# Text block
-------------------------
# Optical Limits reviews the RF 24-105 f/4L IS



## traveller (Dec 16, 2018)

http://www.opticallimits.com/canon_eos_ff/1056-canonrf24105f4is

Seems superior to the EF mount version.


----------



## AlanF (Dec 16, 2018)

Optical Limits is one of the most trustworthy and least biased and pushy of all the sites. I like the throwaway line at the end about the IS: _Whether you can really achieve the claimed efficiency of 5 f-stops may depend on your personal saturation with coffee but we didn't reach that in real life. However, it's very good nonetheless. _


----------



## Mt Spokane Photography (Dec 16, 2018)

Good review, as always. The CA's are clearly visible, that reminds me of my 85mm f/1.8, but its a low cost lens.

The center resolution is excellent at all focal lengths and apertures, I tend to crop my images in any event.

I've been planning to get this lens, I held off originally because I wanted to make sure that I would use my R, and I had lenses for it.

My SL2 is packed f0r mailing tomorrow to my grand daughter for Christmas. She is a pretty good photographer, one with a natural skill. I envy her photos taken with her phone and P&S.

I'll sell my last EF-s lens as well.


----------



## Jethro (Dec 16, 2018)
-------------------------
# Supplied information
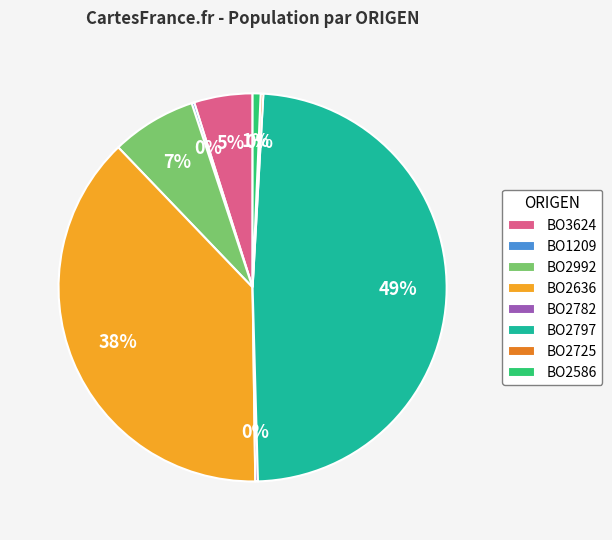

True or false: BO2992 accounts for 7% of the total.

True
-------------------------
In the forum thread about the RF 24-105 f/4L IS review, what stabilization efficiency in f-stops is claimed for the lens?

5 f-stops